A ship named Nighthawk has been causing problems in the Regor star system. Since no one has been able to destroy it, Nighthawk has enough time to launch a strange Giant Pod at the planet Corvi, inhabited by the Hive. The Hive, their allies, and the players all fail to destroy the Giant Pod before it impacts the planet. After the impact, everyone finds out that the pod contained Mutant Ants that are huge, eat just about anything, and are immune to all known pesticides. The Mutant Ants seem to be unstoppable and destroy huge portions of Corvi’s crops. They even manage to stow aboard a freighter and spread to another local planet, Pallas, inhabited by the Lithosoid. Over time all of the population of Corvi starves to death because there are no crops to feed anyone with any more. Will the Lithosoid on Pallas fall to the same fate or will someone finally do something about the Mutant Ants?
The cool part about this example is that none of this is set in stone; all of it is completely dynamic. The players, the afflicted race, allies, and even enemies have many opportunities to stop the chain of events. More importantly, each time the events will be different. Next time, Nighthawk might launch an Invasion or build a Cosmic EMP Device instead of launching a Giant Pod. Or maybe the Giant Pod contained Stalkers instead of Mutant Ants. Or maybe next time they will be really nasty Mutant Ants that spread to every Hive planet and destroy their entire race. Or maybe next time a Lithosoid fleet happens to fly through the area and destroys the Giant Pod before it impacts Corvi. Or maybe the player will listen to planets when they beg for help the next time.
GC: What is the most exciting feature of Drox Operative that will make our readers buy it?
SP: Well I would normally say the dynamic quest stuff, but we’ve already covered that. I think the next most exciting feature is that in Drox you’re really not the center of the galaxy. The game takes place in a huge galactic colonization conflict. There are only so many habitable planets available and multiple alien races are vying for control of this sector of space. These races are scouting solar systems, colonizing the best planets they can find, building fleets of starships, and eventually when empty planets are less plentiful, waging war to expand their empires. Your goal as a Drox Operative is essentially to ally yourself with one of these races and help them conquer the sector and make tons of credits while you’re at it.
GC: When it was announced it was stated that Drox Operative would be done when it’s done, is there a prospective month of release that we can anticipate?
SP: I don’t know about a specific month. We are still shooting for 1st quarter, but we will take our time and polish as much as we can, so I would guess that it will slip into the 2nd quarter.
GC: We love fantasy as much as the next person, but at Gamercast, we really enjoy a good spot of science fiction, we can’t wait to see more of Drox Operative in the coming months.

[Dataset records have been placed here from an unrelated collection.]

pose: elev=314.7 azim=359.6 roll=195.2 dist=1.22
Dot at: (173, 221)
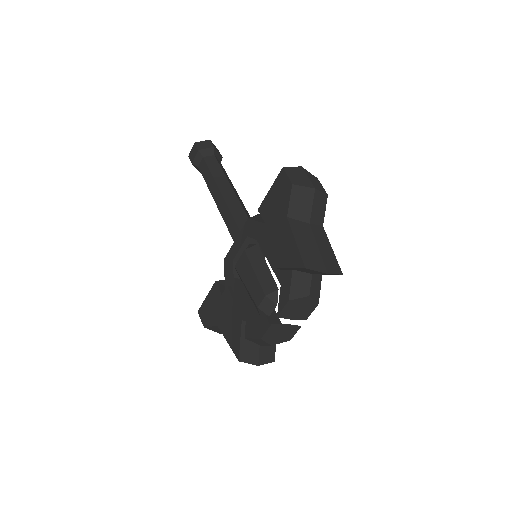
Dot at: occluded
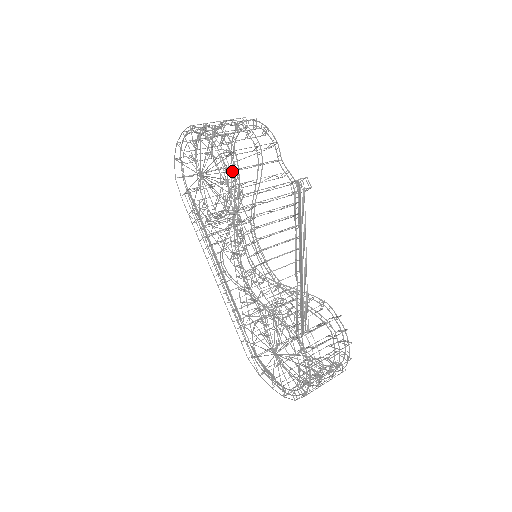
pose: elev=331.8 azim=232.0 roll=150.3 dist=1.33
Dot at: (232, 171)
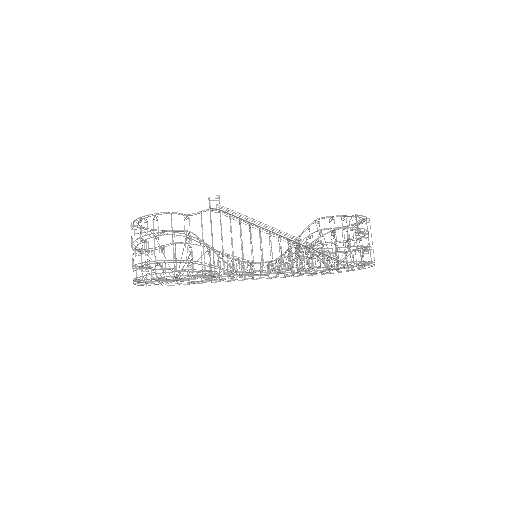
Dot at: (192, 271)
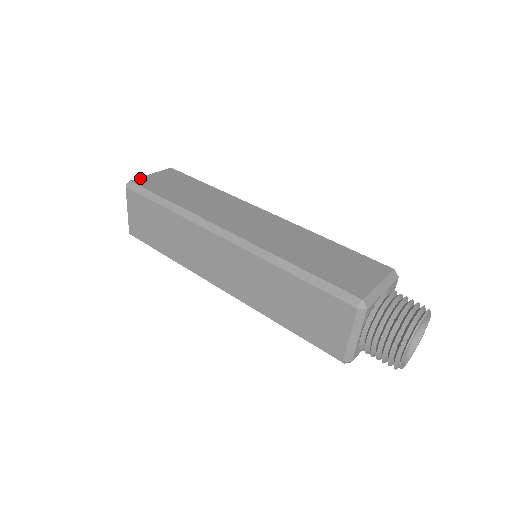
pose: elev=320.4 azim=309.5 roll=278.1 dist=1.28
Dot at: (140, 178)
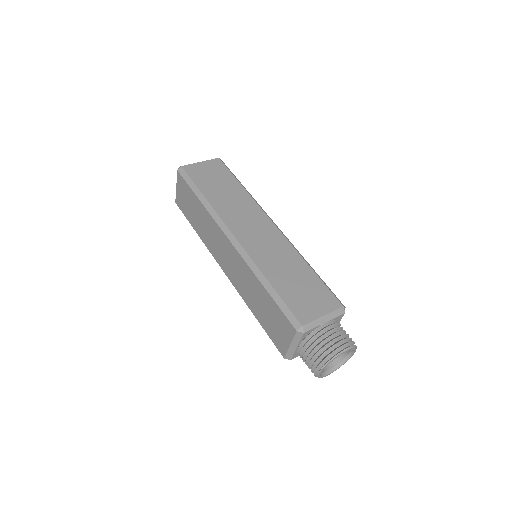
Dot at: (190, 165)
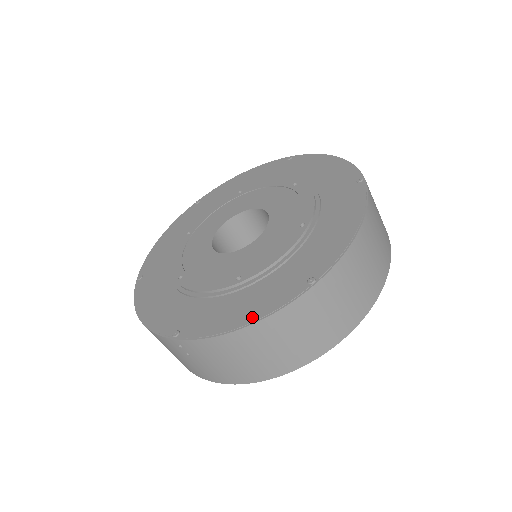
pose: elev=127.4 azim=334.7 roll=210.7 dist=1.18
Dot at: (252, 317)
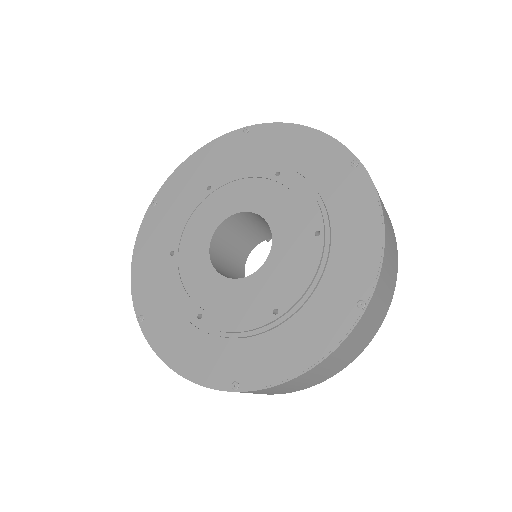
Dot at: (184, 370)
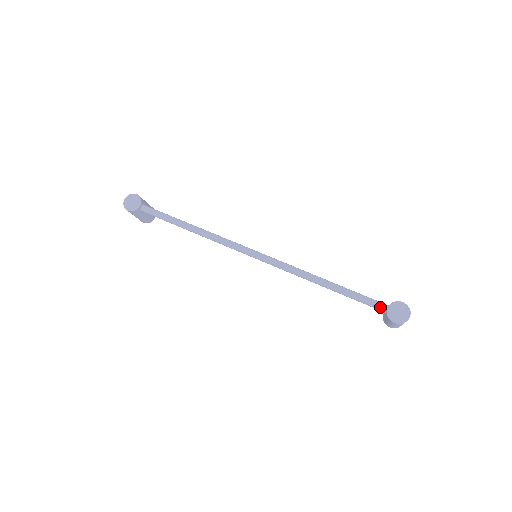
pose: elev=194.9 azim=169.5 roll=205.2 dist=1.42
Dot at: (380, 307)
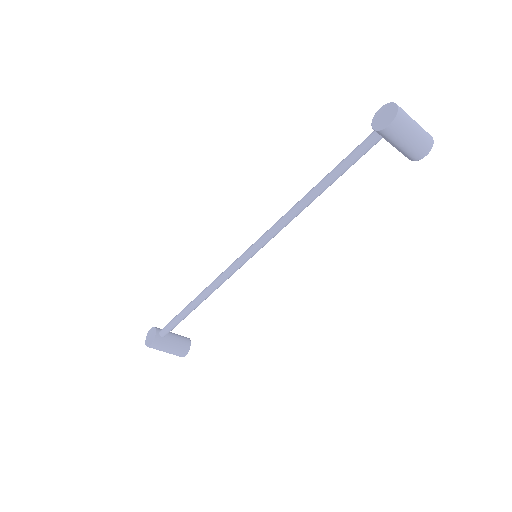
Dot at: (369, 139)
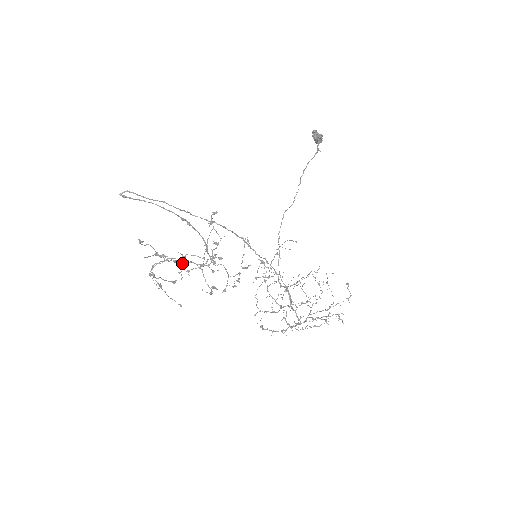
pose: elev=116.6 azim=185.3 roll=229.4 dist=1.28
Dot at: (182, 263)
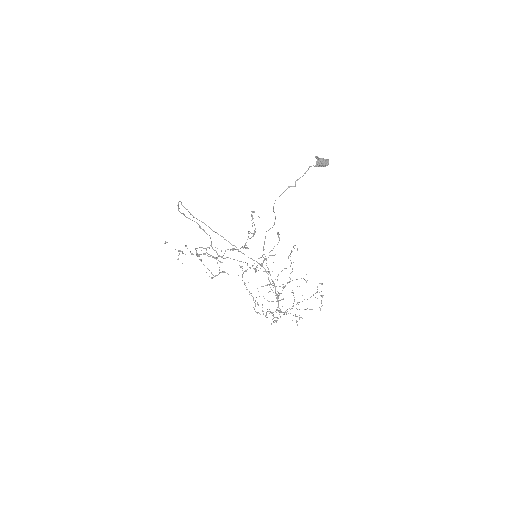
Dot at: (198, 255)
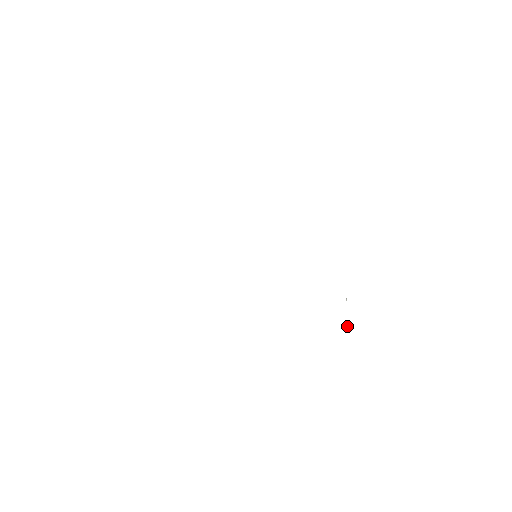
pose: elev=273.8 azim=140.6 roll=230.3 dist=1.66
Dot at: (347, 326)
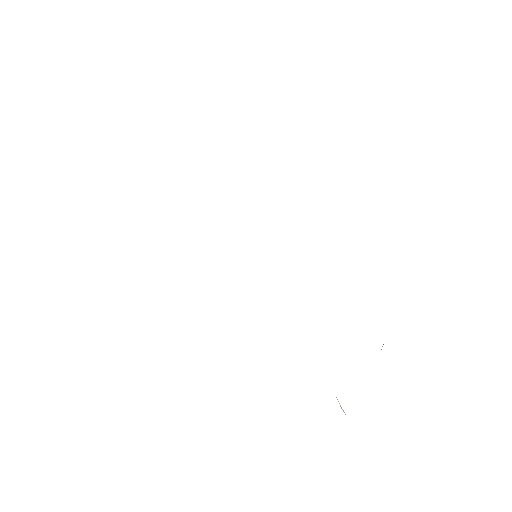
Dot at: occluded
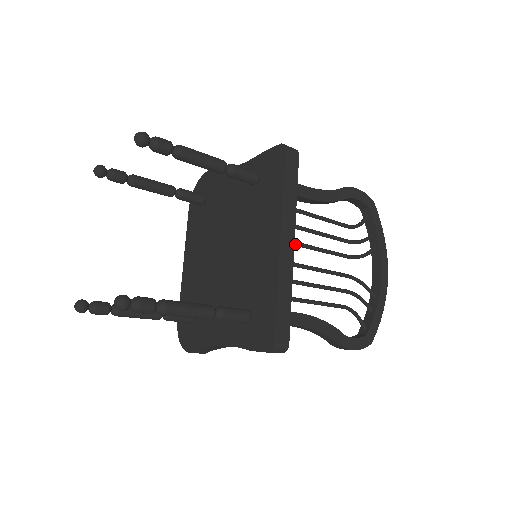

SP: Great, we really hope there are a lot of sci-fi fans out there that are waiting for a cool sci-fi game, especially since it seems that there really aren’t enough good sci-fi games that come out.
I'm not sure about you, but the dynamism in Drox Operative is shaping up to be pretty exciting, if you've yet to experience Soldak Entertainment's last game Din's Curse I recommend you look it up, there are not many games out there that can attest to the dynamic qualities that Steven brings to his games.
Drox Operative should be seeing a release sometime during Quarters 1 and 2 of 2012, bring on the Mutant Ants!